Разговор с молодыми. О Боге, любви, красоте - страница 10

Шрифт
Интервал


Даны подробные инструкции, всё отрепетировано: какое мороженое Таня любит и чего она терпеть не может. Брат одет в костюм брата, ведет себя как разведчик, голос у него такой же. И на имя не свое откликается, привык в детском саду и в школе. Одних учителей сколько раз они разыгрывали: Саша учит русский, Леша – алгебру; экономят время. Так привыкли друг друга подменять и не подводить, что оба стали отличниками. После театра идет Таня с двойником своего кавалера по бульвару, а у самой сердце не на месте, необъяснимая тревога в груди. Всё вроде бы как всегда, но чувствует она неладное.

– Послушай, – говорит, – мне кажется, ты какой-то не такой сегодня. Может быть, я тебе больше не нравлюсь? Так и скажи. Расстанемся мирно. Посмотрю на тебя – всё тот же Саша. А душа почему-то незнакомая.

Лешу-близнеца эти слова застали врасплох, и он испуганно воскликнул:

– Да ты что, еще как нравишься! Подожди немножко, я скоро вернусь.

– А где ты сейчас? – осторожно спросила Таня.

– Я? – Алеша отчаянно пытался спасти ситуацию. – Я после всё расскажу.

И вот мальчишкой, читая о Бородинском сражении, потом о битве под Москвой в 41-м году, я рассуждал: если каждый из погибших был один-единственный и такого не было и больше не будет (а он что-нибудь слышал или видел, чего никто не знает и, конечно, детей своих жалел так, как никто не пожалеет), значит, с его гибелью что-то пропало навсегда. Или нет? Где-то же должна быть такая память, в которой всё записано. Не похожий ни на кого для того-то от всех и отличается, чтобы его помнили. Но где и кто?

Когда я впервые, в детстве, подумал о смерти, эта мысль вызвала у меня не столько страх (хотя страшным холодом повеяло на душу), сколько недоумение и глубокое, идущее из сердца, несогласие: как же это, меня, которого так любят родители и который так рад, что живет на свете, и вдруг не будет? В рассказе «Что я люблю…» Виктора Драгунского отец спрашивает у сына на прогулке в зоопарке: «Ты что скачешь?» А сын отвечает: «Я скачу, что ты мой папа». И папа понимает. Распирают чувства. Потому что радости свойственно переливаться через край – прыгать, кружиться, сочинять стихи.

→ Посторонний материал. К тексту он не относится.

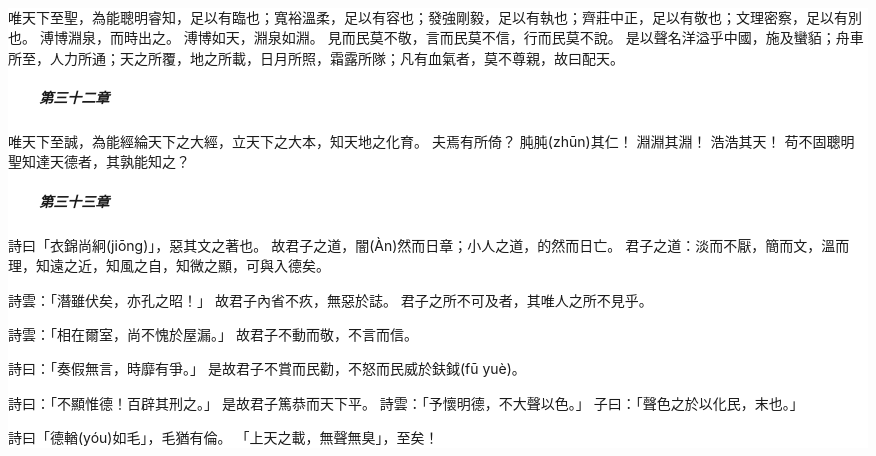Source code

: 唯天下至聖，為能聰明睿知，足以有臨也；寬裕溫柔，足以有容也；發強剛毅，足以有執也；齊莊中正，足以有敬也；文理密察，足以有別也。 溥博淵泉，而時出之。 溥博如天，淵泉如淵。 見而民莫不敬，言而民莫不信，行而民莫不說。 是以聲名洋溢乎中國，施及蠻貊；舟車所至，人力所通；天之所覆，地之所載，日月所照，霜露所隊；凡有血氣者，莫不尊親，故曰配天。

##### 　　 第三十二章

唯天下至誠，為能經綸天下之大經，立天下之大本，知天地之化育。 夫焉有所倚？ 肫肫(zhūn)其仁！ 淵淵其淵！ 浩浩其天！ 苟不固聰明聖知達天德者，其孰能知之？

##### 　　 第三十三章

詩曰「衣錦尚絅(jiōng)」，惡其文之著也。 故君子之道，闇(Àn)然而日章；小人之道，的然而日亡。 君子之道：淡而不厭，簡而文，溫而理，知遠之近，知風之自，知微之顯，可與入德矣。

詩雲：「潛雖伏矣，亦孔之昭！」 故君子內省不疚，無惡於誌。 君子之所不可及者，其唯人之所不見乎。

詩雲：「相在爾室，尚不愧於屋漏。」 故君子不動而敬，不言而信。

詩曰：「奏假無言，時靡有爭。」 是故君子不賞而民勸，不怒而民威於鈇鉞(fū yuè)。

詩曰：「不顯惟德！百辟其刑之。」 是故君子篤恭而天下平。 詩雲：「予懷明德，不大聲以色。」 子曰：「聲色之於以化民，末也。」

詩曰「德輶(yóu)如毛」，毛猶有倫。 「上天之載，無聲無臭」，至矣！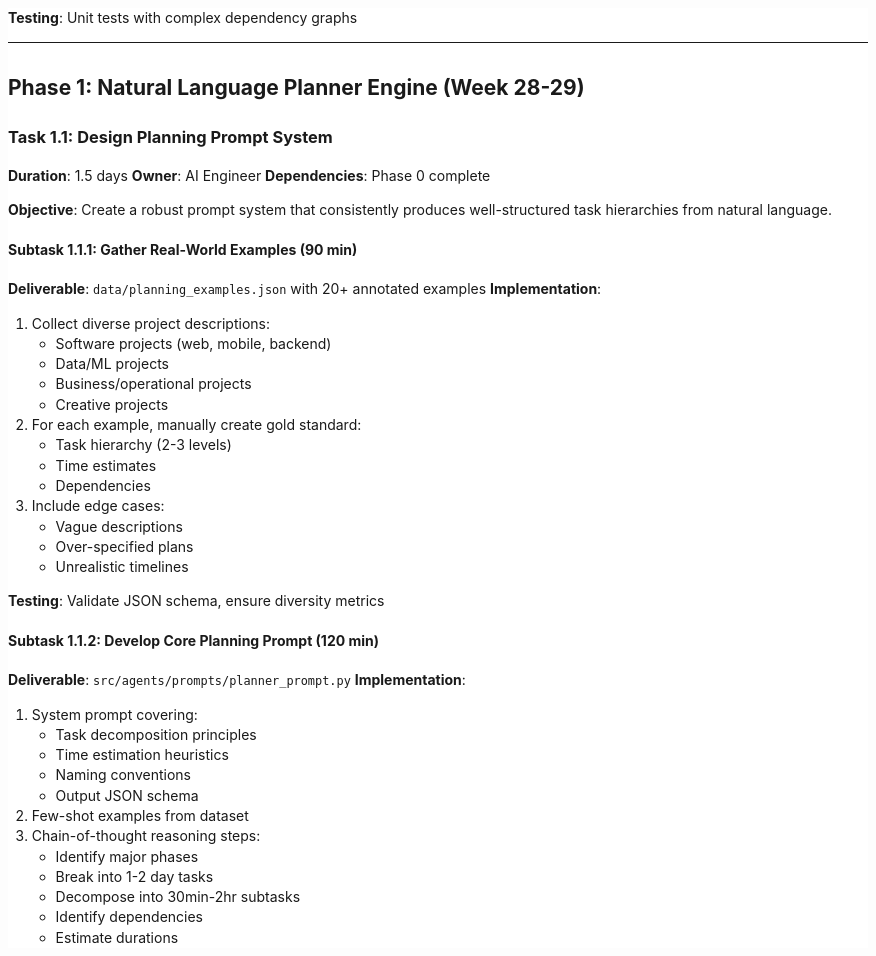 **Testing**: Unit tests with complex dependency graphs

---

## Phase 1: Natural Language Planner Engine (Week 28-29)

### Task 1.1: Design Planning Prompt System

**Duration**: 1.5 days
**Owner**: AI Engineer
**Dependencies**: Phase 0 complete

**Objective**: Create a robust prompt system that consistently produces well-structured task hierarchies from natural language.

#### Subtask 1.1.1: Gather Real-World Examples (90 min)

**Deliverable**: `data/planning_examples.json` with 20+ annotated examples
**Implementation**:

1. Collect diverse project descriptions:
   - Software projects (web, mobile, backend)
   - Data/ML projects
   - Business/operational projects
   - Creative projects
2. For each example, manually create gold standard:
   - Task hierarchy (2-3 levels)
   - Time estimates
   - Dependencies
3. Include edge cases:
   - Vague descriptions
   - Over-specified plans
   - Unrealistic timelines

**Testing**: Validate JSON schema, ensure diversity metrics

#### Subtask 1.1.2: Develop Core Planning Prompt (120 min)

**Deliverable**: `src/agents/prompts/planner_prompt.py`
**Implementation**:

1. System prompt covering:
   - Task decomposition principles
   - Time estimation heuristics
   - Naming conventions
   - Output JSON schema
2. Few-shot examples from dataset
3. Chain-of-thought reasoning steps:
   - Identify major phases
   - Break into 1-2 day tasks
   - Decompose into 30min-2hr subtasks
   - Identify dependencies
   - Estimate durations
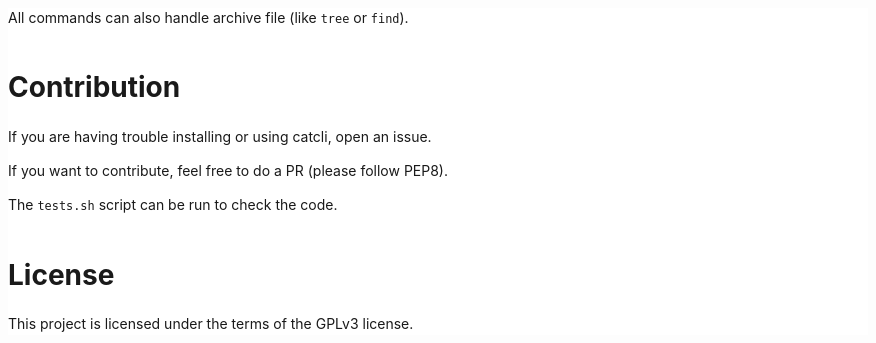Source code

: All commands can also handle archive file (like `tree` or `find`).

# Contribution

If you are having trouble installing or using catcli, open an issue.

If you want to contribute, feel free to do a PR (please follow PEP8).

The `tests.sh` script can be run to check the code.

# License

This project is licensed under the terms of the GPLv3 license.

Живший три тысячи лет назад царь Израиля Давид – военачальник, мыслитель, поэт – любил Бога и всё Божье, то есть всякую святую вещь и драгоценность. Когда торжественно, с восклицаниями и трубными звуками, переносили главную святыню народа, ковчег Завета, в новую столицу Давида – Иерусалим, царь в одном льняном ефоде (длинной рубахе до пят) «скакал из всей силы пред Господом», и плясал, и играл на разных музыкальных орудиях, и раздавал дары. Скачущий сын пред Отцом Богом.